Like a typical male, my cooking for the most part has been limited to the grill. Steaks, chicken and hot dogs were the extent of my cooking prowess. Recently though, I have found myself in the kitchen a lot more and I have expanded to the list of items that I can call upon to whip up in a moments notice. A lot of pastas have made it into the repertoire. Yes, I know. How hard can boiling water be? Well, given that assessment of the situation, I started doing a little more and experimenting with recipes I am now saving as I run across them. (Based on that last statement, I am pretty sure my man card will not be renewed at the end of the year.) I have actually learned to enjoy the process of cooking, which typically includes an open bottle of wine and the tunes going. This is of course just to get the creative juices flowing.
Now for those of you who do not know, I come from a Cuban heritage, which has a unique diet. It is all fried. Steaks? Fry them up! Pork? In the pan! Got some bananas over here. Hell, fry those as well. Obviously being on the small island and isolated from the rest of the world due to the Castro regime, they must not be aware of the cholesterol problem that is plaguing the rest of the humans on this planet. That being said, my grandmother just turned a 103 on said diet, but I digress. My mom is an incredible cook. These cuban restaurants that you go to in town have nothing on her and what she can make. Her breaded steaks are legendary, but then again, there really never is a bad meal in her kitchen. Also, you will never leave hungry. If there 6 people for dinner, then she makes enough for 25. Just in case I guess.
So, given that I am a novice in the kitchen and having someone with such great talent at my disposal, you would think that I could get some help in making some meals that were not as simplistic. I emailed my mother the other day to get recipes for her black beans and tres leches dessert so I can make it for dinner the other day and I got to tell you it is like prying information out of a CIA agent. She literally sends me back a list of ingredients. No measurements. I got the same kind of instructions as I get from my kids when I play XBox with them. Most of the information, but something is always held back.
So I call her up to get a little clarity and I get the old "just add a splash" of this and "throw a dash" of that. Seriously?? What the hell does that mean? She goes on to explain that she doesn't measure anything and that she just cooks by sight. Well, unless she is planning on sending me her eyes, I got a whole lot of nothing going on. Part of the instructions were to beat some egg whites to create the frosting for the dessert. Well, maybe it was in the spanish to english translation, but I was beating my ass off for 15 minutes (you have dirty minds) until I called her and she asks why I am not using a blender? HMMM, let's see? Maybe it is because you didn't tell me to! Outside of the faulty pressure cooker that resulted in black beans exploding in my kitchen (sorry about your pants Kate), the meal seemed to be a relative success. My son gave it an 8 out 10. I asked about the rational for the scoring and he said he had to take a full point off for the exploding beans. OK, that one is pretty valid. The other deduction though was more to the stand point that it is just not abuela's (for you gringos out there, abuela is spanish for grandmother). You know what? Not only was it hard to argue that point, but I had to agree with him. There is something about the way your mother does things that becomes the standard for you for the rest of your life. It's not that the food I grew up with is better because my mother is a better cook than your mother (even though she is), but because it is your mother's cooking. It can never be duplicated, even if you had a decent freaking recipe to follow.

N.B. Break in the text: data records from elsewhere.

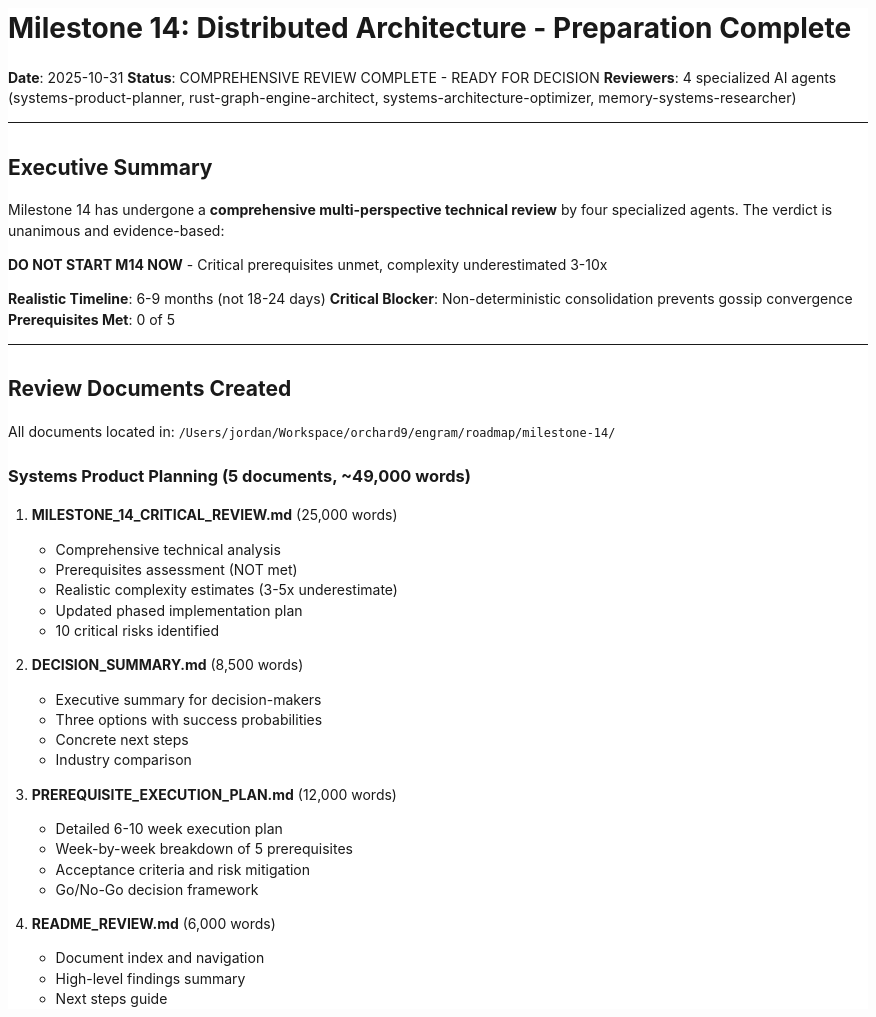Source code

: # Milestone 14: Distributed Architecture - Preparation Complete

**Date**: 2025-10-31
**Status**: COMPREHENSIVE REVIEW COMPLETE - READY FOR DECISION
**Reviewers**: 4 specialized AI agents (systems-product-planner, rust-graph-engine-architect, systems-architecture-optimizer, memory-systems-researcher)

---

## Executive Summary

Milestone 14 has undergone a **comprehensive multi-perspective technical review** by four specialized agents. The verdict is unanimous and evidence-based:

**DO NOT START M14 NOW** - Critical prerequisites unmet, complexity underestimated 3-10x

**Realistic Timeline**: 6-9 months (not 18-24 days)
**Critical Blocker**: Non-deterministic consolidation prevents gossip convergence
**Prerequisites Met**: 0 of 5

---

## Review Documents Created

All documents located in: `/Users/jordan/Workspace/orchard9/engram/roadmap/milestone-14/`

### Systems Product Planning (5 documents, ~49,000 words)

1. **MILESTONE_14_CRITICAL_REVIEW.md** (25,000 words)
   - Comprehensive technical analysis
   - Prerequisites assessment (NOT met)
   - Realistic complexity estimates (3-5x underestimate)
   - Updated phased implementation plan
   - 10 critical risks identified

2. **DECISION_SUMMARY.md** (8,500 words)
   - Executive summary for decision-makers
   - Three options with success probabilities
   - Concrete next steps
   - Industry comparison

3. **PREREQUISITE_EXECUTION_PLAN.md** (12,000 words)
   - Detailed 6-10 week execution plan
   - Week-by-week breakdown of 5 prerequisites
   - Acceptance criteria and risk mitigation
   - Go/No-Go decision framework

4. **README_REVIEW.md** (6,000 words)
   - Document index and navigation
   - High-level findings summary
   - Next steps guide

At least your huevos were ok.
ReplyDeleteThats was good! thank you for all the compliments on my cooking, one day your kids will do the same
ReplyDeleteEstimado Chef Nasty,
ReplyDeleteI didn't get to comment on your last blog (and I am very sorry that I didn't because I have strong feelings about the "freakish, Big Bobbled headed, stupid grin running around [the ball park] chasing a hotdog and fries dude") but I'll save that for another day. This one really hits home. Being Italian, I have experienced firsthand the joy in eating good homemade cooking. In fact, the only place I have experienced lasagna like my grandmothers is in Italy (Venice specifically). Oh my aunts, mother (who is not Italian) and my sisters have all tried to keep these simple recipes in the family, but truth be told, it was a multiple of chefs in the kitchen when my grandmother supervised; a team effort.
I have tried to make these and like Chef Nasty, I have blown stuff up and carbonized a few sausages (note: carbonized sausages make great dog chew toys and/or door stops, also great fake dog poop as a gag when your friends are over). Don’t get me wrong, I can cook a mean chicken parmesan, or homemade meatballs, but they will never be like my grandmothers. So, resign to the fact that you got 8 out of 10 (could have been a clean 9) and you have many years to perfect the recipe. Who knows, one day your kids will be calling you for the family secret.